** PROVIDED DATA follows **
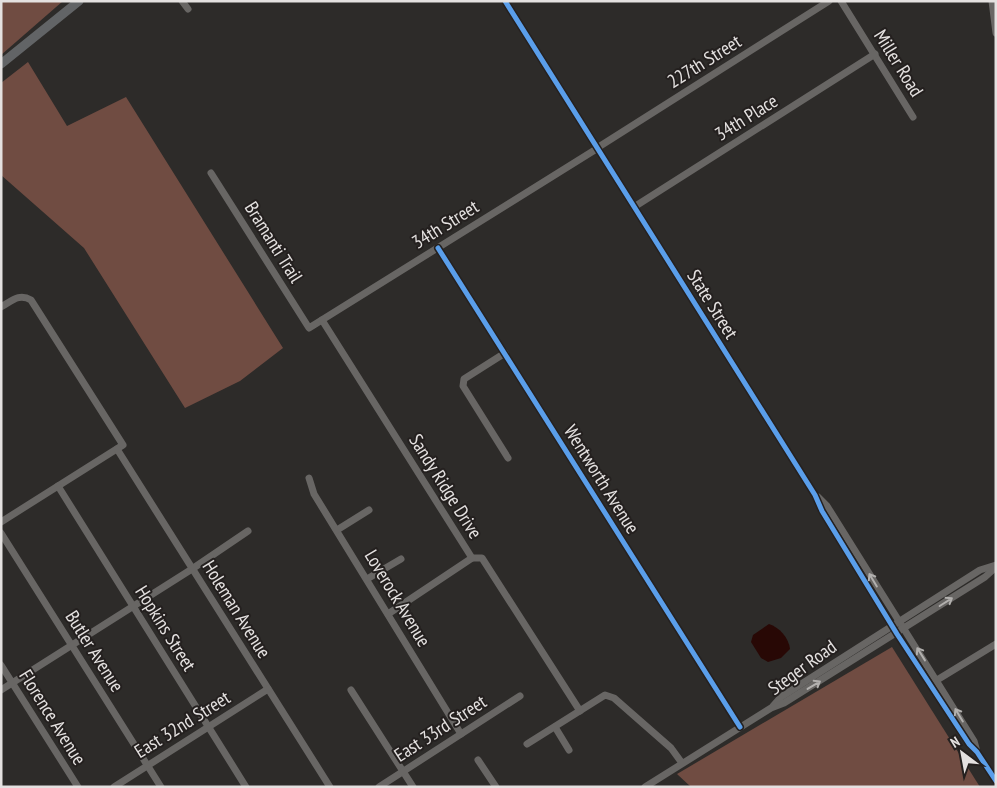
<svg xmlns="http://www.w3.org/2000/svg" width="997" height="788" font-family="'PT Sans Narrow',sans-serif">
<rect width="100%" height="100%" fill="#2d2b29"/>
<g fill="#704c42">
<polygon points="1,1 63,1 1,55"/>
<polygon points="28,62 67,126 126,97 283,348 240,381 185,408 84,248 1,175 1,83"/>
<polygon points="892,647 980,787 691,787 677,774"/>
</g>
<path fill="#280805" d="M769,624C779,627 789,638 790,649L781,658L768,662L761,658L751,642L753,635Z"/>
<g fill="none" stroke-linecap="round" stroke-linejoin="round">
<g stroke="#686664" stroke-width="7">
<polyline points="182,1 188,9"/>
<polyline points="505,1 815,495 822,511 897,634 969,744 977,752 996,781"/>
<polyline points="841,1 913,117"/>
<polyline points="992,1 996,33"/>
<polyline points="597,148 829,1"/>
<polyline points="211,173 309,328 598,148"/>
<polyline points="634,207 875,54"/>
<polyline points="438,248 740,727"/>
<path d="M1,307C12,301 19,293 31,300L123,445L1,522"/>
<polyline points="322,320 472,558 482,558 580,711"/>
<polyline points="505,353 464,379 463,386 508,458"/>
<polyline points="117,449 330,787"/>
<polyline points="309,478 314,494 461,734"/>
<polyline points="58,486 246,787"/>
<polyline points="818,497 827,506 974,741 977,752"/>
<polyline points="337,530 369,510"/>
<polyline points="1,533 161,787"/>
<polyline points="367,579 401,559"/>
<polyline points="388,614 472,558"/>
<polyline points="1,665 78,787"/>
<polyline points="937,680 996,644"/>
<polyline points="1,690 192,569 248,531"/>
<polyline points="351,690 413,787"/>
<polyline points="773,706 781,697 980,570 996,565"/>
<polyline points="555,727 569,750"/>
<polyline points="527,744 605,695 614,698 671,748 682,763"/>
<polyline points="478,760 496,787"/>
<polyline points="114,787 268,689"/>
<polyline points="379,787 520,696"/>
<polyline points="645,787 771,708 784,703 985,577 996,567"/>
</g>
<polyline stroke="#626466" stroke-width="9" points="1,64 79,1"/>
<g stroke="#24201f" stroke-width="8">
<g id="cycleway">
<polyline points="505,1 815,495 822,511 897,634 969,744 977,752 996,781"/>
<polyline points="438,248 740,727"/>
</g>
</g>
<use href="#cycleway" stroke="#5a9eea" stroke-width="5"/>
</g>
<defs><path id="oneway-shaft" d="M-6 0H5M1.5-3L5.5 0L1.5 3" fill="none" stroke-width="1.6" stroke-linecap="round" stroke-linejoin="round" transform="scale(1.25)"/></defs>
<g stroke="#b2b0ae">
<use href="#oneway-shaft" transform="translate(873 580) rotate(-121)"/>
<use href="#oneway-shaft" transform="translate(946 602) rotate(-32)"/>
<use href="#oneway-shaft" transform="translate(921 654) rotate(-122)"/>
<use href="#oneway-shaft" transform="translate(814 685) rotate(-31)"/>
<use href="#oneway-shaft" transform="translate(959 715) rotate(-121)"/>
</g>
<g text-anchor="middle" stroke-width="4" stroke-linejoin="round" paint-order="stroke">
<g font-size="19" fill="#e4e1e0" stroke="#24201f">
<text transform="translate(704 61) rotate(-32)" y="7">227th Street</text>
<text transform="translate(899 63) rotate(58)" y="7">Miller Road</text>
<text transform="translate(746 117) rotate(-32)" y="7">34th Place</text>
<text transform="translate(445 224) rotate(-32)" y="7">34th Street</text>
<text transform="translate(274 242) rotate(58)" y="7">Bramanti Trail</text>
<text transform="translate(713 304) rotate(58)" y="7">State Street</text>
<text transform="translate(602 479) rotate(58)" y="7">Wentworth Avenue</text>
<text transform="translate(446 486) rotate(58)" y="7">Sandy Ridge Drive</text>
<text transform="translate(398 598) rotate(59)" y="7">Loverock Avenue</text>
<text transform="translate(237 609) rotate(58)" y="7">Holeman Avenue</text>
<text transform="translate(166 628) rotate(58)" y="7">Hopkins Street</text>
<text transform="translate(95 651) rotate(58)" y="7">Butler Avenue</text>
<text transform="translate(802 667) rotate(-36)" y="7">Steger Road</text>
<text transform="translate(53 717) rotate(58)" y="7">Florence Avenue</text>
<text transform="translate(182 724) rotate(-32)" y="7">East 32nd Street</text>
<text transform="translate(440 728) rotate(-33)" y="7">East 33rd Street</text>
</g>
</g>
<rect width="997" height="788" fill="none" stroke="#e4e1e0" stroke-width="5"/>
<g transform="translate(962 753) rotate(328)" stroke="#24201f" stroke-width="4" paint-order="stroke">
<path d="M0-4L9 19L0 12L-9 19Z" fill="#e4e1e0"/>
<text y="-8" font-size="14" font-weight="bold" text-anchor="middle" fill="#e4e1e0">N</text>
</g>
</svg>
** End of PROVIDED DATA **
*PROMPT:* All lines of the data above that include the word "size" must be shown.

*SOLUTION TO THE EXERCISE:*
<g font-size="19" fill="#e4e1e0" stroke="#24201f">
<text y="-8" font-size="14" font-weight="bold" text-anchor="middle" fill="#e4e1e0">N</text>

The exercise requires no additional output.